I have had many times recently when all I do is wonder, ponder, question. God won't always reveal himself to me in answers but when I receive the blood and the body, I know who he is.



This morning as I continue reading Robert Benson's "Living Prayer" I found a passage that somehow fits together with this personal revelation. In "The Word" or in words I find Christ revealed. And somehow it's like a combination of a puzzle and a scavenger hunt. The difference being that in this scavenger hunt I don't have a list of what I need to find. I just know there are things I need to complete who I am supposed to be.



Here is the passage from "Living Prayer":

" 'Open our eyes to see', we pray, and our ears to hear and our hearts to feel and our souls to know, 'that whatever has any being is a mirror in which we may behold You.' Somehow we begin to see God in the stories and songs and tales and poems and paintings and photographs that we did not know God inhabited. We read a favorite novel and suddenly we see the Christ hiding between its lines. We study a treasured photograph and discover His face in the crowd. We listen to a symphony and suspect we hear angels praising the One Who made us.

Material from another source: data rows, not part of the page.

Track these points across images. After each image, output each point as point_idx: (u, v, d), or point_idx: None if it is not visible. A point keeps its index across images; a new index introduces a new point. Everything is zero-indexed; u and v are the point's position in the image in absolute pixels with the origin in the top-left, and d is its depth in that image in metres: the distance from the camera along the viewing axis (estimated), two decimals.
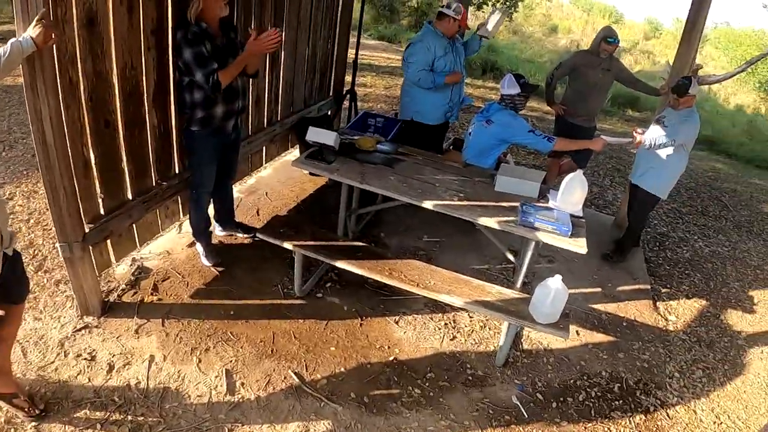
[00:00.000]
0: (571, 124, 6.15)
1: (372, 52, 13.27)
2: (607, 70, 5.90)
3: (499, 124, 4.56)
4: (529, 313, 3.52)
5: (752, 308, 5.63)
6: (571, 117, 6.14)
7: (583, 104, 6.05)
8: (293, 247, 3.82)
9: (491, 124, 4.58)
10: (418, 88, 5.21)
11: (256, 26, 4.53)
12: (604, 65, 5.87)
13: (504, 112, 4.59)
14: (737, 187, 9.66)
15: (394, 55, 13.85)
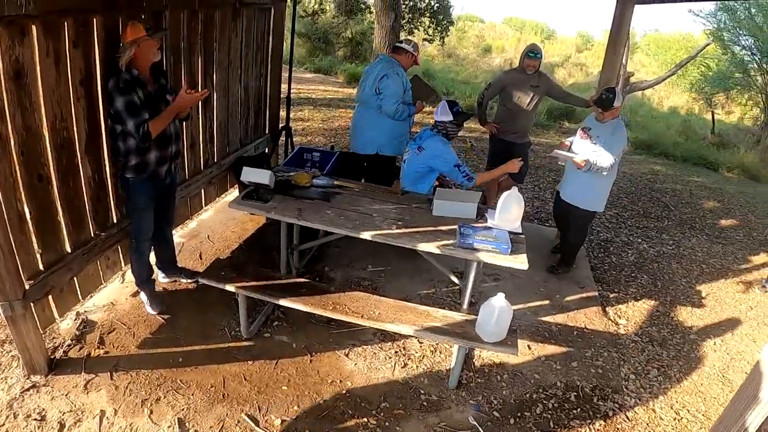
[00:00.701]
0: (505, 142, 6.24)
1: (309, 85, 13.35)
2: (536, 86, 5.99)
3: (429, 150, 4.60)
4: (476, 333, 3.53)
5: (701, 302, 5.77)
6: (504, 135, 6.22)
7: (515, 121, 6.13)
8: (235, 289, 3.77)
9: (422, 151, 4.62)
10: (387, 120, 5.30)
11: (188, 78, 4.52)
12: (533, 82, 5.96)
13: (435, 139, 4.63)
14: (677, 186, 9.94)
15: (332, 87, 13.99)
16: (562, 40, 28.17)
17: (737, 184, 11.39)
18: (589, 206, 5.29)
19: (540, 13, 62.39)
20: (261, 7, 5.63)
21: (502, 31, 28.24)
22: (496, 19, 32.36)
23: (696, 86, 17.38)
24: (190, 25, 4.50)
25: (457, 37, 23.75)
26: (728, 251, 7.29)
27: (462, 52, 22.46)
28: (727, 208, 9.24)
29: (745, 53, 16.15)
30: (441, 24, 13.11)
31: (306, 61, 16.30)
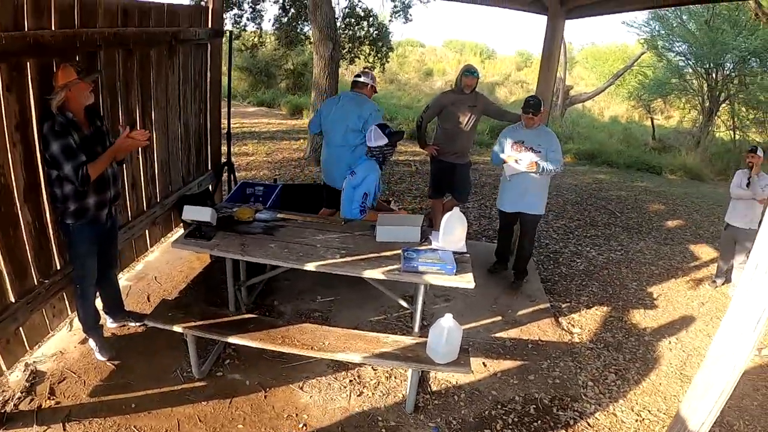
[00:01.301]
0: (446, 163, 6.26)
1: (252, 119, 13.35)
2: (473, 106, 6.05)
3: (359, 174, 4.66)
4: (427, 356, 3.52)
5: (653, 303, 5.90)
6: (444, 156, 6.24)
7: (455, 142, 6.17)
8: (183, 329, 3.70)
9: (354, 175, 4.68)
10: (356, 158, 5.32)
11: (126, 119, 4.46)
12: (470, 102, 6.03)
13: (367, 164, 4.69)
14: (621, 192, 10.17)
15: (275, 120, 13.99)
16: (502, 60, 28.76)
17: (681, 185, 11.73)
18: (541, 210, 5.54)
19: (479, 34, 63.65)
20: (197, 43, 5.58)
21: (443, 54, 28.70)
22: (437, 43, 32.79)
23: (634, 94, 17.87)
24: (126, 65, 4.43)
25: (398, 62, 24.06)
26: (676, 251, 7.48)
27: (404, 77, 22.76)
28: (672, 210, 9.50)
29: (679, 59, 16.68)
30: (381, 51, 13.26)
31: (249, 95, 16.28)
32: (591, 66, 24.59)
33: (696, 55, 15.70)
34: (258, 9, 12.60)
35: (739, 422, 4.15)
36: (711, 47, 14.61)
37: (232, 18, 12.69)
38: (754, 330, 2.29)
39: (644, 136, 16.29)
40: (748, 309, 2.30)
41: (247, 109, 15.07)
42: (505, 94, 21.83)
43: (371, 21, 12.88)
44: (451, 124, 6.08)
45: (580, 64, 25.98)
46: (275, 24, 13.12)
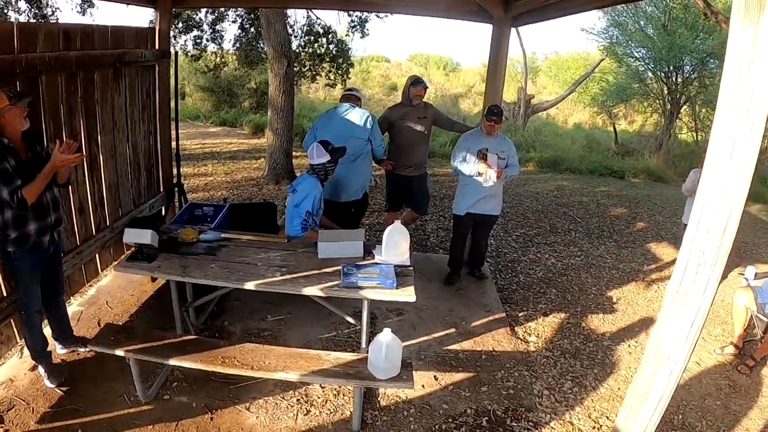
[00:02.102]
0: (402, 177, 6.24)
1: (214, 139, 13.29)
2: (423, 117, 6.05)
3: (300, 191, 4.68)
4: (369, 372, 3.50)
5: (612, 307, 5.92)
6: (400, 170, 6.20)
7: (409, 155, 6.14)
8: (125, 353, 3.64)
9: (295, 193, 4.69)
10: (366, 164, 5.65)
11: (60, 137, 4.40)
12: (420, 113, 6.03)
13: (309, 181, 4.71)
14: (583, 198, 10.25)
15: (236, 139, 13.92)
16: (467, 71, 28.94)
17: (644, 188, 11.85)
18: (499, 211, 5.87)
19: (443, 47, 64.09)
20: (143, 65, 5.55)
21: (408, 68, 28.80)
22: (402, 57, 33.03)
23: (596, 100, 18.08)
24: (69, 88, 4.38)
25: (362, 78, 24.13)
26: (637, 253, 7.55)
27: (367, 93, 22.79)
28: (634, 213, 9.59)
29: (639, 64, 16.93)
30: (341, 67, 13.30)
31: (212, 115, 16.20)
32: (554, 74, 24.87)
33: (655, 60, 15.95)
34: (218, 29, 12.58)
35: (701, 423, 4.16)
36: (669, 50, 14.86)
37: (192, 39, 12.66)
38: (691, 327, 2.33)
39: (607, 142, 16.47)
40: (682, 311, 2.33)
41: (209, 129, 14.98)
42: (468, 105, 22.00)
43: (330, 38, 12.91)
44: (404, 137, 6.06)
45: (544, 72, 26.28)
46: (236, 44, 13.10)
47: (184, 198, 6.27)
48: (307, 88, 19.23)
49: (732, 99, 2.01)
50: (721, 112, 2.06)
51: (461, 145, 5.57)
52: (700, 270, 2.23)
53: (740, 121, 2.00)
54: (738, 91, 1.99)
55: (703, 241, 2.19)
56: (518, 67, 20.61)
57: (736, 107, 2.00)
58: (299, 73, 12.44)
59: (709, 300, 2.27)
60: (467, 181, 5.62)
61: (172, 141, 6.25)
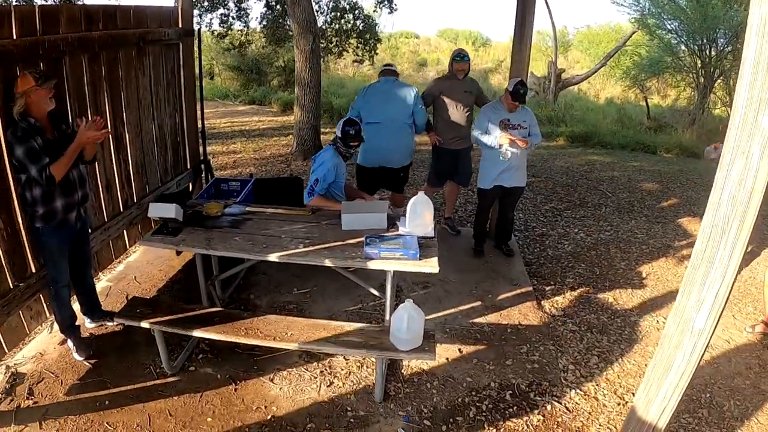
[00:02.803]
0: (448, 150, 6.21)
1: (243, 117, 13.33)
2: (468, 91, 6.04)
3: (317, 160, 4.74)
4: (391, 343, 3.50)
5: (641, 283, 5.82)
6: (446, 144, 6.17)
7: (455, 128, 6.10)
8: (149, 325, 3.72)
9: (314, 162, 4.74)
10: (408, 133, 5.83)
11: (85, 117, 4.45)
12: (465, 87, 6.01)
13: (328, 152, 4.73)
14: (614, 173, 10.07)
15: (266, 117, 13.92)
16: (497, 46, 28.54)
17: (676, 163, 11.60)
18: (524, 183, 5.90)
19: (473, 22, 63.39)
20: (167, 43, 5.57)
21: (437, 44, 28.58)
22: (431, 33, 32.70)
23: (628, 74, 17.68)
24: (93, 69, 4.42)
25: (390, 54, 23.94)
26: (668, 229, 7.40)
27: (397, 69, 22.65)
28: (666, 188, 9.39)
29: (671, 36, 16.49)
30: (369, 43, 13.22)
31: (240, 94, 16.22)
32: (585, 48, 24.38)
33: (688, 32, 15.49)
34: (243, 7, 12.59)
35: (729, 402, 4.07)
36: (702, 22, 14.42)
37: (218, 17, 12.69)
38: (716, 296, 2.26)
39: (639, 116, 16.10)
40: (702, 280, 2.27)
41: (238, 108, 15.02)
42: (499, 80, 21.64)
43: (357, 14, 12.83)
44: (449, 110, 6.03)
45: (576, 47, 25.79)
46: (262, 21, 13.09)
47: (211, 174, 6.32)
48: (335, 65, 19.15)
49: (757, 56, 1.93)
50: (745, 71, 1.97)
51: (483, 117, 5.58)
52: (725, 238, 2.16)
53: (766, 81, 1.92)
54: (764, 47, 1.90)
55: (727, 207, 2.13)
56: (549, 41, 20.29)
57: (761, 65, 1.92)
58: (326, 49, 12.37)
59: (734, 269, 2.19)
60: (489, 154, 5.62)
61: (199, 119, 6.27)
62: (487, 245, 6.23)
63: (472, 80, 6.22)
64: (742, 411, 4.01)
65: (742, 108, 2.00)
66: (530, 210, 7.85)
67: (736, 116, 2.03)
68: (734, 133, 2.04)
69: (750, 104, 1.97)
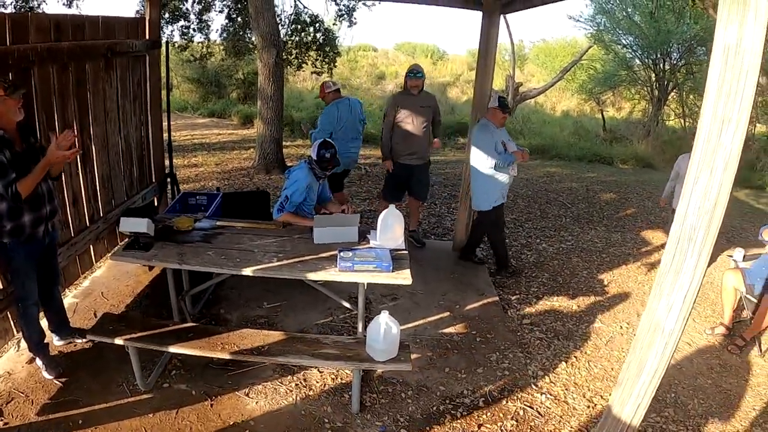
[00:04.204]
0: (405, 165, 6.23)
1: (203, 130, 13.23)
2: (426, 106, 6.09)
3: (290, 178, 4.75)
4: (367, 354, 3.54)
5: (604, 290, 6.00)
6: (401, 158, 6.20)
7: (411, 143, 6.13)
8: (124, 341, 3.67)
9: (287, 178, 4.77)
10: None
11: (54, 132, 4.39)
12: (422, 102, 6.06)
13: (301, 170, 4.74)
14: (573, 184, 10.31)
15: (226, 130, 13.85)
16: (454, 60, 28.87)
17: (632, 174, 11.95)
18: None
19: (430, 35, 64.02)
20: (134, 55, 5.53)
21: (395, 57, 28.73)
22: (389, 46, 32.90)
23: (584, 88, 18.10)
24: (61, 80, 4.37)
25: (349, 67, 24.05)
26: (627, 238, 7.63)
27: (355, 82, 22.70)
28: (623, 198, 9.67)
29: (626, 51, 16.97)
30: (328, 56, 13.27)
31: (200, 107, 16.10)
32: (542, 62, 24.86)
33: (642, 47, 15.99)
34: (204, 19, 12.53)
35: (693, 401, 4.26)
36: (656, 37, 14.88)
37: (179, 29, 12.60)
38: (684, 300, 2.39)
39: (596, 129, 16.51)
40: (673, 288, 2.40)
41: (198, 121, 14.90)
42: (457, 93, 21.96)
43: (317, 26, 12.88)
44: (406, 126, 6.07)
45: (532, 61, 26.28)
46: (223, 34, 13.04)
47: (177, 188, 6.27)
48: (295, 77, 19.13)
49: (720, 80, 2.07)
50: (710, 93, 2.12)
51: (488, 140, 5.59)
52: (692, 245, 2.30)
53: (728, 102, 2.07)
54: (726, 72, 2.05)
55: (693, 217, 2.27)
56: (506, 55, 20.61)
57: (724, 88, 2.07)
58: (286, 61, 12.38)
59: (701, 274, 2.33)
60: (492, 175, 5.66)
61: (164, 131, 6.23)
62: (452, 258, 6.34)
63: (428, 94, 6.26)
64: (705, 409, 4.20)
65: (707, 127, 2.15)
66: None
67: (701, 134, 2.17)
68: (700, 149, 2.19)
69: (713, 123, 2.13)
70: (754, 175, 12.08)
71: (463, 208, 6.46)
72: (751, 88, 2.03)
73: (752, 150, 13.09)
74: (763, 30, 1.96)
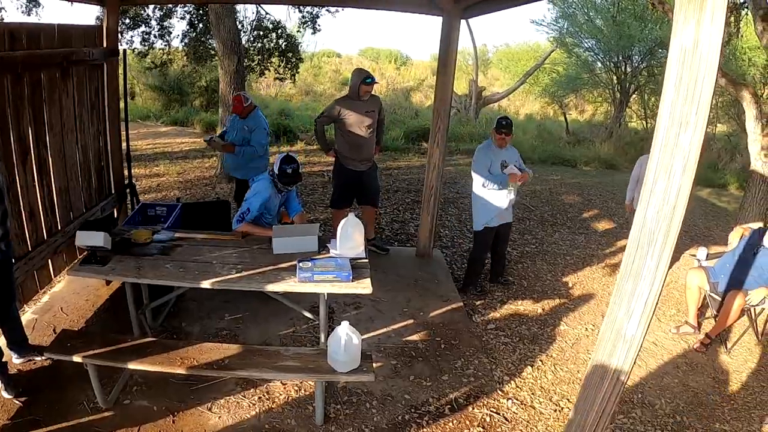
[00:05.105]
0: (352, 171, 6.18)
1: (165, 139, 13.05)
2: (371, 111, 6.03)
3: (252, 189, 4.73)
4: (329, 365, 3.52)
5: (569, 293, 6.08)
6: (348, 163, 6.16)
7: (358, 149, 6.08)
8: (82, 359, 3.59)
9: (251, 189, 4.72)
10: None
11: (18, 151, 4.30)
12: (368, 107, 5.99)
13: (263, 182, 4.72)
14: (536, 187, 10.39)
15: (188, 138, 13.65)
16: (417, 65, 29.08)
17: (595, 175, 12.09)
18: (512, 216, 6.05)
19: (393, 41, 64.30)
20: (92, 64, 5.43)
21: (359, 62, 28.70)
22: (353, 52, 32.98)
23: (547, 91, 18.30)
24: (15, 90, 4.25)
25: (313, 73, 24.00)
26: (591, 239, 7.73)
27: (319, 88, 22.65)
28: (587, 200, 9.79)
29: (588, 54, 17.20)
30: (291, 62, 13.17)
31: (162, 115, 15.87)
32: (505, 67, 25.04)
33: (604, 50, 16.24)
34: (165, 25, 12.34)
35: (660, 400, 4.33)
36: (618, 41, 15.13)
37: (140, 35, 12.41)
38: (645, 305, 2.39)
39: (559, 132, 16.72)
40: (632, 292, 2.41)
41: (160, 129, 14.67)
42: (420, 98, 22.07)
43: (280, 32, 12.78)
44: (352, 131, 5.99)
45: (495, 65, 26.50)
46: (183, 40, 12.87)
47: (137, 199, 6.17)
48: (258, 84, 19.00)
49: (677, 82, 2.08)
50: (667, 95, 2.12)
51: (482, 159, 5.58)
52: (651, 249, 2.29)
53: (686, 104, 2.07)
54: (683, 74, 2.06)
55: (652, 220, 2.26)
56: (469, 59, 20.78)
57: (681, 90, 2.07)
58: (248, 67, 12.26)
59: (662, 278, 2.33)
60: (488, 195, 5.65)
61: (123, 141, 6.13)
62: (416, 264, 6.36)
63: (374, 97, 6.13)
64: (673, 408, 4.28)
65: (664, 129, 2.14)
66: (456, 226, 8.03)
67: (659, 136, 2.17)
68: (657, 152, 2.18)
69: (671, 125, 2.12)
70: (715, 175, 12.32)
71: (426, 213, 6.44)
72: (709, 90, 2.03)
73: (713, 150, 13.37)
74: (720, 31, 1.96)
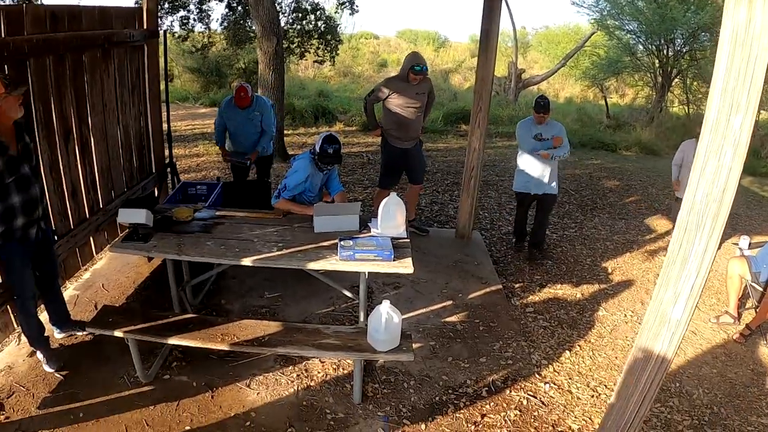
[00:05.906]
0: (398, 149, 6.17)
1: (205, 120, 13.10)
2: (421, 93, 5.97)
3: (292, 166, 4.73)
4: (368, 344, 3.51)
5: (608, 278, 5.97)
6: (395, 142, 6.14)
7: (405, 129, 6.05)
8: (123, 334, 3.63)
9: (291, 166, 4.73)
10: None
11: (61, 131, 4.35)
12: (418, 89, 5.92)
13: (303, 160, 4.70)
14: (576, 171, 10.25)
15: None
16: (456, 47, 28.78)
17: (636, 160, 11.86)
18: (556, 191, 6.33)
19: (432, 22, 63.87)
20: (132, 45, 5.47)
21: (397, 44, 28.63)
22: (390, 34, 32.80)
23: (588, 74, 17.98)
24: (58, 71, 4.30)
25: (351, 55, 23.92)
26: (631, 225, 7.58)
27: (357, 70, 22.57)
28: (627, 185, 9.60)
29: (630, 37, 16.83)
30: (330, 44, 13.18)
31: (201, 96, 15.99)
32: (545, 49, 24.70)
33: (646, 33, 15.84)
34: (204, 9, 12.44)
35: (698, 390, 4.23)
36: (661, 24, 14.75)
37: (179, 20, 12.52)
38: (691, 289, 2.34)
39: (599, 116, 16.42)
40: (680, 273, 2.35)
41: (199, 110, 14.75)
42: (459, 80, 21.89)
43: (318, 14, 12.78)
44: (399, 111, 5.96)
45: (534, 48, 26.13)
46: (223, 23, 12.95)
47: (177, 178, 6.23)
48: (296, 66, 19.04)
49: (729, 63, 2.01)
50: (718, 76, 2.05)
51: (519, 132, 6.13)
52: (699, 233, 2.24)
53: (737, 85, 2.01)
54: (735, 55, 1.99)
55: (701, 204, 2.20)
56: (508, 41, 20.51)
57: (733, 71, 2.00)
58: (287, 50, 12.29)
59: (709, 261, 2.27)
60: (523, 162, 6.16)
61: (163, 122, 6.18)
62: (455, 246, 6.31)
63: (425, 79, 6.04)
64: (710, 399, 4.17)
65: (715, 111, 2.08)
66: (495, 209, 7.96)
67: (710, 118, 2.10)
68: (708, 134, 2.12)
69: (723, 107, 2.06)
70: (758, 163, 12.00)
71: (465, 195, 6.39)
72: (762, 72, 1.96)
73: (757, 137, 13.02)
74: None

"We begin to acknowledge that the searching has shaped us as much as what we have found. Though we still see through the glass darkly, we find that God reveals Himself more and more"

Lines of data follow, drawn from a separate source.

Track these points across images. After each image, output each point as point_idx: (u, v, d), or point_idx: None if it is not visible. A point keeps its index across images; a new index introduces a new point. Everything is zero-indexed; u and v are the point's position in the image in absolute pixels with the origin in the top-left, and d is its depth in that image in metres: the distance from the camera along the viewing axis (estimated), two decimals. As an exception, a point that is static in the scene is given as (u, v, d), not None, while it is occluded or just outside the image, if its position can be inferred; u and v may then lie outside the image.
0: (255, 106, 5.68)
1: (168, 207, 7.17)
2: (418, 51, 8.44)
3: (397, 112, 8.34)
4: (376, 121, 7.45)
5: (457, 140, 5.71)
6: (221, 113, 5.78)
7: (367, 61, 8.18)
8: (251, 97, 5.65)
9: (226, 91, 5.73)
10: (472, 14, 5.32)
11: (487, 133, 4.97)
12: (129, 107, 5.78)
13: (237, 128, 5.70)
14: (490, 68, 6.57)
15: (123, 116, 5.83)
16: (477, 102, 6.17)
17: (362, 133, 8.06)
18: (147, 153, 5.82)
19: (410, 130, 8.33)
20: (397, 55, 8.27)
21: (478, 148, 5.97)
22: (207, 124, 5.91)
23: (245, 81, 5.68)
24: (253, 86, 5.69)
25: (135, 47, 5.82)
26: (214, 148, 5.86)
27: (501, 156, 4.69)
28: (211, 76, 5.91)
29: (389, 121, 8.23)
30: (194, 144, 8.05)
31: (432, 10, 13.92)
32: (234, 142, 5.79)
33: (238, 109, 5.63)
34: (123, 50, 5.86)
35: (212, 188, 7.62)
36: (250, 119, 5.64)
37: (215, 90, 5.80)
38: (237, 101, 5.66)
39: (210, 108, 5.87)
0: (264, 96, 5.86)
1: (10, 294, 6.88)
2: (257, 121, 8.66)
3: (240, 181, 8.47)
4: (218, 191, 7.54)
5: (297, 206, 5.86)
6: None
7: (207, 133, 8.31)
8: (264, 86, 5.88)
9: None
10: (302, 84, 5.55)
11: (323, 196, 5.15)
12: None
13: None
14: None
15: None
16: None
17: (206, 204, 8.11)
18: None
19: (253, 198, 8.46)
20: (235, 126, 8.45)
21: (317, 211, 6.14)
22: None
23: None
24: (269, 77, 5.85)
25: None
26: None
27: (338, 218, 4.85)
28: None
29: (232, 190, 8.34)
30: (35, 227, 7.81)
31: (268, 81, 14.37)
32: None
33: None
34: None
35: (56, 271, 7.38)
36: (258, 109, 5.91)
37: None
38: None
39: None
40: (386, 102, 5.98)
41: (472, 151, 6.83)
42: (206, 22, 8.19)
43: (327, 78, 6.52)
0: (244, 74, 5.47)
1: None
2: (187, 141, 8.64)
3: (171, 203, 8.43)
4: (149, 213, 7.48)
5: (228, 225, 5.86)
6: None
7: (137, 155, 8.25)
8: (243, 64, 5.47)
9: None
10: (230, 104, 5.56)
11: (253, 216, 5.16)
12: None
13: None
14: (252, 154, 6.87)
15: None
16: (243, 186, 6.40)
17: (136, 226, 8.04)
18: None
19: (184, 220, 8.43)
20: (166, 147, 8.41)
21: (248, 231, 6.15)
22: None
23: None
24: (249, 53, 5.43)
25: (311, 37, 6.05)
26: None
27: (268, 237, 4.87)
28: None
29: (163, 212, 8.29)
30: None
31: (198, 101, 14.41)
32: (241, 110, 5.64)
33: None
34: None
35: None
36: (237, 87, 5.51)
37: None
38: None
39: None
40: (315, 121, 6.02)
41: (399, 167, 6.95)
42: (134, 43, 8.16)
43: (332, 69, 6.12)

St. Ignatius would like this.

Wednesday, October 7, 2009

Today's Litany


As part of my oblate journey I read daily from the Benedictine Daily Prayer. I must admit that one of the most meaningful parts of this reading is the litany. To realize there are people all over the world praying the same prayer is just powerful. It really does connect the body of Christ. Here is today's; I could make it my prayer every day:


(After each phrase pray "Lord, keep us in your love)


Nurture all people waiting for Christ with the prayer and love of Christian community-


Keep all leaders from the deception of self-righteousness and guide them in the ways of humility-


Take our preoccupation with wealth and comfort and transform it by the light of the gospel-


Free us from selfishness and strengthen us for the work of loving one another-


Alert us to the peace we can impart to others out of the full store of your blessings.